BERT tokens

Question

BERT tokens

JMMackenzie opened this issue 2 years ago · 5 comments

Describe the solution you'd like
Currently, PISA does not readily support BERT wordpiece tokens exam ##pl because of the ## being eaten by the tokenizer.

We should have support for a command line flag like --pretokenized (similar to Anserini) to tell the tokenizer to simply consume whitespaces and do no more.

Checklist

Implement whitespace tokenizer (#496)
Allow for choosing tokenizer at query time (#499)
Allow for choosing tokenizer at indexing time

Answer 1 · 2022-11-25T00:54:32.000Z

@JMMackenzie Do you by any chance have some Anserini docs on how this is implemented? I'm not that familiar with bert, I'd love to understand it a bit more.

Answer 2 · 2022-11-25T06:19:51.000Z

If you check this commit, you will see the basically just instantiate a "whitespace analyzer" which does what it says on the tin: castorini/anserini@14b315d

This boils down to something like this: https://lucene.apache.org/core/8_8_0/analyzers-common/org/apache/lucene/analysis/core/WhitespaceTokenizer.html

A tokenizer that divides text at whitespace characters as defined by [Character.isWhitespace(int)](https://docs.oracle.com/javase/8/docs/api/java/lang/Character.html?is-external=true#isWhitespace-int-). Note: That definition explicitly excludes the non-breaking space. Adjacent sequences of non-Whitespace characters form tokens.

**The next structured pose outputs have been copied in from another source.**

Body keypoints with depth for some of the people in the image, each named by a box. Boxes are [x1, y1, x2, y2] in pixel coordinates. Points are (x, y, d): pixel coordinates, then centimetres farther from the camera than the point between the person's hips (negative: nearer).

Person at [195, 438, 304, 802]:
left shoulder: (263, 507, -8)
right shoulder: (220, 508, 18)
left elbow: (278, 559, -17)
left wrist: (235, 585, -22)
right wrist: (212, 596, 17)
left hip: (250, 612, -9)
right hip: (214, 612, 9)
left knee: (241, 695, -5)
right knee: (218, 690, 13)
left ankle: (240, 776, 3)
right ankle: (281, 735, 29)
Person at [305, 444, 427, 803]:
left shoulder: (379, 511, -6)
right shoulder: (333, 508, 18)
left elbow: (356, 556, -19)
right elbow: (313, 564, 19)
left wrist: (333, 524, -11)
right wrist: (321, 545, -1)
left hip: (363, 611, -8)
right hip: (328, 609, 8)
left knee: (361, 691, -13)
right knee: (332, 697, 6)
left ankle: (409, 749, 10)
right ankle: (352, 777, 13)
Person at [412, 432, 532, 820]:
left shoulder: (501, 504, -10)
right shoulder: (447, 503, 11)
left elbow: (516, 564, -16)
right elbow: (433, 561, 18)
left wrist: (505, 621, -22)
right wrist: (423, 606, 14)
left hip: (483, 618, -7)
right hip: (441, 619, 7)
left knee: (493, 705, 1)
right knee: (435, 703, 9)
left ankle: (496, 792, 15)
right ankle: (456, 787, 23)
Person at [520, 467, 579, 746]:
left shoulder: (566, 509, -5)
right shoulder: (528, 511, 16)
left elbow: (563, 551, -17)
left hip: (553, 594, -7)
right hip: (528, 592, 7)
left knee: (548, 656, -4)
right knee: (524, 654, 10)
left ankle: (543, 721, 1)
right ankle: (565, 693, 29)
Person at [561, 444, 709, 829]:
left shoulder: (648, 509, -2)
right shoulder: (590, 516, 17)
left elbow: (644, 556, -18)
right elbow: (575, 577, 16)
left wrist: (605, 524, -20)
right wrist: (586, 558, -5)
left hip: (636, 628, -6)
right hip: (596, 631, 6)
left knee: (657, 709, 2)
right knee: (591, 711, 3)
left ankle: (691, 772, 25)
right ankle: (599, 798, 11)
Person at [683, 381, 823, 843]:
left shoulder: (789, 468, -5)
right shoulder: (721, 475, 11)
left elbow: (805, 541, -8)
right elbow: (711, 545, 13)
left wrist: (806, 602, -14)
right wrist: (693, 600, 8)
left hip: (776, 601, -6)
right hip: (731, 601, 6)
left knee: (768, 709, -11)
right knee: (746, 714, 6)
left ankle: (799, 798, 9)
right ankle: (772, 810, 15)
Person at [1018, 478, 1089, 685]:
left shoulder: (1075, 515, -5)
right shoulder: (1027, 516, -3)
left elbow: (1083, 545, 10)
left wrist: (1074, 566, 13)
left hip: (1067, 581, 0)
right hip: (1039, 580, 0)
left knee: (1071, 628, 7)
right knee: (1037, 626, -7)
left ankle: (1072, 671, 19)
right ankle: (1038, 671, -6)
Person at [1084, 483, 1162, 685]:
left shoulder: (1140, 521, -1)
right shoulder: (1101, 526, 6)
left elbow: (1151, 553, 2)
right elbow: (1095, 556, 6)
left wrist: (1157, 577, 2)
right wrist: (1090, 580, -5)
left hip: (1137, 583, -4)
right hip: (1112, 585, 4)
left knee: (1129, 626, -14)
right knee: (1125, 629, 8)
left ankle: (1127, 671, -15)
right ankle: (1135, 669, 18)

I think for our intents/purposes, we can just tokenize directly on spaces. I think the only problem may be whether storing special characters will be handled correctly by the lexicon tooling, but I don't see why it wouldn't work. Any thoughts?

Answer 3 · 2022-11-25T06:23:53.000Z

Basically this enhancement is for cases where we are ingesting a learned sparse index from either jsonl or another IR toolkit like Anserini/Terrier (perhaps via CIFF) which has a vocabulary which looks like:

#ing
...
fish
...

And then at query time we might see 101: fish ##ing locations or something like that. This example is just made up but should explain what we need.

I think currently PISA would turn that query into fish ing locations and then maybe match ing with the wrong token or just not find it.

Answer 4 · 2022-11-25T14:27:20.000Z

Ah, ok, so this would be an alternative parsing, correct? When --pretokenized is passed, we break on spaces, otherwise, business as usual?

As for the lexicon, I don't see why it wouldn't work either. There's really nothing special about "special" characters like #. It's all just bytes.

If you have access to, or can get your hands on, a CIFF built this way (preferably not to large), it would be good to have it to do some sanity checks beyond any unit/integration tests we may write for that.

Answer 5 · 2022-11-28T01:21:58.000Z

Sure, I can generate a CIFF file if that would help!